■ **PROBLEM DESCRIPTION**
Extract the complete data exactly as given.
· · · · ·
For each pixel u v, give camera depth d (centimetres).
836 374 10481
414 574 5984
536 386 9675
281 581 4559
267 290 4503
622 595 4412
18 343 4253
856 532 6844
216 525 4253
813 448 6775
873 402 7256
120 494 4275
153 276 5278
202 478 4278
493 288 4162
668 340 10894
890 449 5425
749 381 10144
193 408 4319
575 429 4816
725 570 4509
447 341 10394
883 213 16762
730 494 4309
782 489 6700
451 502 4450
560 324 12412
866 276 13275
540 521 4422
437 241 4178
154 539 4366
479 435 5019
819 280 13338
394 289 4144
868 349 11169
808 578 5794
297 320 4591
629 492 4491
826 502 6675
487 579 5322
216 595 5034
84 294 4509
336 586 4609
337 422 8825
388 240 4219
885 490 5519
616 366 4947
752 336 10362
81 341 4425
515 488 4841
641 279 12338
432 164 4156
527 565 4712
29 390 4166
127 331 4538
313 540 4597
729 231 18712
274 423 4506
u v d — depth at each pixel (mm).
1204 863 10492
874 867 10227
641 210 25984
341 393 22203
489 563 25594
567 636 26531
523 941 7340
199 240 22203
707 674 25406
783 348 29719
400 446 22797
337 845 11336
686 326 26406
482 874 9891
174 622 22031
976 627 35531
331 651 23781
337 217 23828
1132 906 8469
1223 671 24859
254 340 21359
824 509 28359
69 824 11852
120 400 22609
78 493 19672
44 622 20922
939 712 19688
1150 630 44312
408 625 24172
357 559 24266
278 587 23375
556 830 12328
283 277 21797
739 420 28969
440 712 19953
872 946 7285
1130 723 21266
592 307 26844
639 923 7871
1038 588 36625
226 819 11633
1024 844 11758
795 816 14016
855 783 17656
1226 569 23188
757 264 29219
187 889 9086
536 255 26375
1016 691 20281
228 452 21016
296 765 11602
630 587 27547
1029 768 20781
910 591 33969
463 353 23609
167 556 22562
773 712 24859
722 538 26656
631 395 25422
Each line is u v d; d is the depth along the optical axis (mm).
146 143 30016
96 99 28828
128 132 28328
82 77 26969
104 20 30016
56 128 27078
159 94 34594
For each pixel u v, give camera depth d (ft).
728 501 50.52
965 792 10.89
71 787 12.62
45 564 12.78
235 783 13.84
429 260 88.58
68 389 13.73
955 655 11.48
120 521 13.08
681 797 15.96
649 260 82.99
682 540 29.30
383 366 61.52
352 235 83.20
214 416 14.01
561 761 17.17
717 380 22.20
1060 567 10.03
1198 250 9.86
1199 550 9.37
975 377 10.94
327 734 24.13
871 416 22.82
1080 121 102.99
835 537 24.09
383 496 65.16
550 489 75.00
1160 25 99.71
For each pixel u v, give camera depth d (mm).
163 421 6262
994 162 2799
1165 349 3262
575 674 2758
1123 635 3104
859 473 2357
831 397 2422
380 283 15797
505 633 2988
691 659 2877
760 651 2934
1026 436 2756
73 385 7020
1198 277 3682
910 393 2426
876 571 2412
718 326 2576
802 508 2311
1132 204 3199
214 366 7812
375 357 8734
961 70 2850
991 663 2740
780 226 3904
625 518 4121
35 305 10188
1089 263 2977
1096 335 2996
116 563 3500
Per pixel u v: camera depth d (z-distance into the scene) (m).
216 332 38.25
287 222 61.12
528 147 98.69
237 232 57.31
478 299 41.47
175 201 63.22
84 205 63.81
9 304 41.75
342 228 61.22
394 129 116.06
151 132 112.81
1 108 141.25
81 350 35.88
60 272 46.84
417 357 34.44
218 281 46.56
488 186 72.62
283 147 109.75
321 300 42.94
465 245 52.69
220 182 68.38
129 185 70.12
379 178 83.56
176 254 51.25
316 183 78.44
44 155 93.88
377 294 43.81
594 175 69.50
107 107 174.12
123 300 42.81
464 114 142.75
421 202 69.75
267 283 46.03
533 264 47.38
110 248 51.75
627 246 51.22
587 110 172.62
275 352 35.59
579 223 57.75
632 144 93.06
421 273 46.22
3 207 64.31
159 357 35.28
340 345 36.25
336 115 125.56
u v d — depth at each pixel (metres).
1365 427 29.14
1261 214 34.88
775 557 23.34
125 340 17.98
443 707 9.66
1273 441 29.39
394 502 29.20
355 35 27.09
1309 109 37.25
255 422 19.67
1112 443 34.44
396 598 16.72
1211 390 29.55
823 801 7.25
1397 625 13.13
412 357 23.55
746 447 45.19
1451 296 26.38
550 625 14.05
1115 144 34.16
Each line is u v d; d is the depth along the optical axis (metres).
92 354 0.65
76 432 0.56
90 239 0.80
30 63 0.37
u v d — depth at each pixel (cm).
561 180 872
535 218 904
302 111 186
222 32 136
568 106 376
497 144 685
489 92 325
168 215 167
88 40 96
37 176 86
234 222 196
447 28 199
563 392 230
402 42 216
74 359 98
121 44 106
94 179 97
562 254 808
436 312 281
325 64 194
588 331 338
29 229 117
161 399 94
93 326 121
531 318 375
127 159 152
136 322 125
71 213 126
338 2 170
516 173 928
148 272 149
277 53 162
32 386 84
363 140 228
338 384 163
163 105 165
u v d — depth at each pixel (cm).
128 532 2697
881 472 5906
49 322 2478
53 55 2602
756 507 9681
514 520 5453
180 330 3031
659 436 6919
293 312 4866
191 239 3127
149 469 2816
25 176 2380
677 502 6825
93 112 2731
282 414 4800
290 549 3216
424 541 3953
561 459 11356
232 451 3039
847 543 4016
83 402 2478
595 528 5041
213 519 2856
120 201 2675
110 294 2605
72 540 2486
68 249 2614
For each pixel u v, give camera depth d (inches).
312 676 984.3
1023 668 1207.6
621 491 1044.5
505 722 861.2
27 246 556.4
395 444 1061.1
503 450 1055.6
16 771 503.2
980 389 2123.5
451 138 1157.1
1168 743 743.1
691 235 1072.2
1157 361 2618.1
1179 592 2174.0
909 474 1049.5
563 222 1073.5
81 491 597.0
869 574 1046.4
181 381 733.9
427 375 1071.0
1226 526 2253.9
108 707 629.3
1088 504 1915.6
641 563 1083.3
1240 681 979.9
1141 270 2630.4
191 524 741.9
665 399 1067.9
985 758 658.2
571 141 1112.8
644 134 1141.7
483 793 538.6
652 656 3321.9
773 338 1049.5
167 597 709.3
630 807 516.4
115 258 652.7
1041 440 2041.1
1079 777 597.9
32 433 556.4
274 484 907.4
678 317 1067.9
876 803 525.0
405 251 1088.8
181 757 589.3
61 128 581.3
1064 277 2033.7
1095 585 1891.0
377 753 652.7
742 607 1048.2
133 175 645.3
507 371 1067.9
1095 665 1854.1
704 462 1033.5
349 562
· · · · ·
■ **WRITTEN ANSWER**
For each pixel u v, give camera depth d (centimetres).
836 374 10481
414 574 5984
536 386 9675
281 581 4559
267 290 4503
622 595 4412
18 343 4253
856 532 6844
216 525 4253
813 448 6775
873 402 7256
120 494 4275
153 276 5278
202 478 4278
493 288 4162
668 340 10894
890 449 5425
749 381 10144
193 408 4319
575 429 4816
725 570 4509
447 341 10394
883 213 16762
730 494 4309
782 489 6700
451 502 4450
560 324 12412
866 276 13275
540 521 4422
437 241 4178
154 539 4366
479 435 5019
819 280 13338
394 289 4144
868 349 11169
808 578 5794
297 320 4591
629 492 4491
826 502 6675
487 579 5322
216 595 5034
84 294 4509
336 586 4609
337 422 8825
388 240 4219
885 490 5519
616 366 4947
752 336 10362
81 341 4425
515 488 4841
641 279 12338
432 164 4156
527 565 4712
29 390 4166
127 331 4538
313 540 4597
729 231 18712
274 423 4506
u v d — depth at each pixel (mm).
1204 863 10492
874 867 10227
641 210 25984
341 393 22203
489 563 25594
567 636 26531
523 941 7340
199 240 22203
707 674 25406
783 348 29719
400 446 22797
337 845 11336
686 326 26406
482 874 9891
174 622 22031
976 627 35531
331 651 23781
337 217 23828
1132 906 8469
1223 671 24859
254 340 21359
824 509 28359
69 824 11852
120 400 22609
78 493 19672
44 622 20922
939 712 19688
1150 630 44312
408 625 24172
357 559 24266
278 587 23375
556 830 12328
283 277 21797
739 420 28969
440 712 19953
872 946 7285
1130 723 21266
592 307 26844
639 923 7871
1038 588 36625
226 819 11633
1024 844 11758
795 816 14016
855 783 17656
1226 569 23188
757 264 29219
187 889 9086
536 255 26375
1016 691 20281
228 452 21016
296 765 11602
630 587 27547
1029 768 20781
910 591 33969
463 353 23609
167 556 22562
773 712 24859
722 538 26656
631 395 25422
Each line is u v d; d is the depth along the optical axis (mm).
146 143 30016
96 99 28828
128 132 28328
82 77 26969
104 20 30016
56 128 27078
159 94 34594
For each pixel u v, give camera depth d (ft).
728 501 50.52
965 792 10.89
71 787 12.62
45 564 12.78
235 783 13.84
429 260 88.58
68 389 13.73
955 655 11.48
120 521 13.08
681 797 15.96
649 260 82.99
682 540 29.30
383 366 61.52
352 235 83.20
214 416 14.01
561 761 17.17
717 380 22.20
1060 567 10.03
1198 250 9.86
1199 550 9.37
975 377 10.94
327 734 24.13
871 416 22.82
1080 121 102.99
835 537 24.09
383 496 65.16
550 489 75.00
1160 25 99.71
For each pixel u v, give camera depth d (mm).
163 421 6262
994 162 2799
1165 349 3262
575 674 2758
1123 635 3104
859 473 2357
831 397 2422
380 283 15797
505 633 2988
691 659 2877
760 651 2934
1026 436 2756
73 385 7020
1198 277 3682
910 393 2426
876 571 2412
718 326 2576
802 508 2311
1132 204 3199
214 366 7812
375 357 8734
961 70 2850
991 663 2740
780 226 3904
625 518 4121
35 305 10188
1089 263 2977
1096 335 2996
116 563 3500
Per pixel u v: camera depth d (z-distance into the scene) (m).
216 332 38.25
287 222 61.12
528 147 98.69
237 232 57.31
478 299 41.47
175 201 63.22
84 205 63.81
9 304 41.75
342 228 61.22
394 129 116.06
151 132 112.81
1 108 141.25
81 350 35.88
60 272 46.84
417 357 34.44
218 281 46.56
488 186 72.62
283 147 109.75
321 300 42.94
465 245 52.69
220 182 68.38
129 185 70.12
379 178 83.56
176 254 51.25
316 183 78.44
44 155 93.88
377 294 43.81
594 175 69.50
107 107 174.12
123 300 42.81
464 114 142.75
421 202 69.75
267 283 46.03
533 264 47.38
110 248 51.75
627 246 51.22
587 110 172.62
275 352 35.59
579 223 57.75
632 144 93.06
421 273 46.22
3 207 64.31
159 357 35.28
340 345 36.25
336 115 125.56
u v d — depth at each pixel (metres).
1365 427 29.14
1261 214 34.88
775 557 23.34
125 340 17.98
443 707 9.66
1273 441 29.39
394 502 29.20
355 35 27.09
1309 109 37.25
255 422 19.67
1112 443 34.44
396 598 16.72
1211 390 29.55
823 801 7.25
1397 625 13.13
412 357 23.55
746 447 45.19
1451 296 26.38
550 625 14.05
1115 144 34.16
Each line is u v d; d is the depth along the optical axis (metres).
92 354 0.65
76 432 0.56
90 239 0.80
30 63 0.37
u v d — depth at each pixel (cm).
561 180 872
535 218 904
302 111 186
222 32 136
568 106 376
497 144 685
489 92 325
168 215 167
88 40 96
37 176 86
234 222 196
447 28 199
563 392 230
402 42 216
74 359 98
121 44 106
94 179 97
562 254 808
436 312 281
325 64 194
588 331 338
29 229 117
161 399 94
93 326 121
531 318 375
127 159 152
136 322 125
71 213 126
338 2 170
516 173 928
148 272 149
277 53 162
32 386 84
363 140 228
338 384 163
163 105 165
u v d — depth at each pixel (cm).
128 532 2697
881 472 5906
49 322 2478
53 55 2602
756 507 9681
514 520 5453
180 330 3031
659 436 6919
293 312 4866
191 239 3127
149 469 2816
25 176 2380
677 502 6825
93 112 2731
282 414 4800
290 549 3216
424 541 3953
561 459 11356
232 451 3039
847 543 4016
83 402 2478
595 528 5041
213 519 2856
120 201 2675
110 294 2605
72 540 2486
68 249 2614
For each pixel u v, give camera depth d (inches).
312 676 984.3
1023 668 1207.6
621 491 1044.5
505 722 861.2
27 246 556.4
395 444 1061.1
503 450 1055.6
16 771 503.2
980 389 2123.5
451 138 1157.1
1168 743 743.1
691 235 1072.2
1157 361 2618.1
1179 592 2174.0
909 474 1049.5
563 222 1073.5
81 491 597.0
869 574 1046.4
181 381 733.9
427 375 1071.0
1226 526 2253.9
108 707 629.3
1088 504 1915.6
641 563 1083.3
1240 681 979.9
1141 270 2630.4
191 524 741.9
665 399 1067.9
985 758 658.2
571 141 1112.8
644 134 1141.7
483 793 538.6
652 656 3321.9
773 338 1049.5
167 597 709.3
630 807 516.4
115 258 652.7
1041 440 2041.1
1079 777 597.9
32 433 556.4
274 484 907.4
678 317 1067.9
876 803 525.0
405 251 1088.8
181 757 589.3
61 128 581.3
1064 277 2033.7
1095 585 1891.0
377 753 652.7
742 607 1048.2
133 175 645.3
507 371 1067.9
1095 665 1854.1
704 462 1033.5
349 562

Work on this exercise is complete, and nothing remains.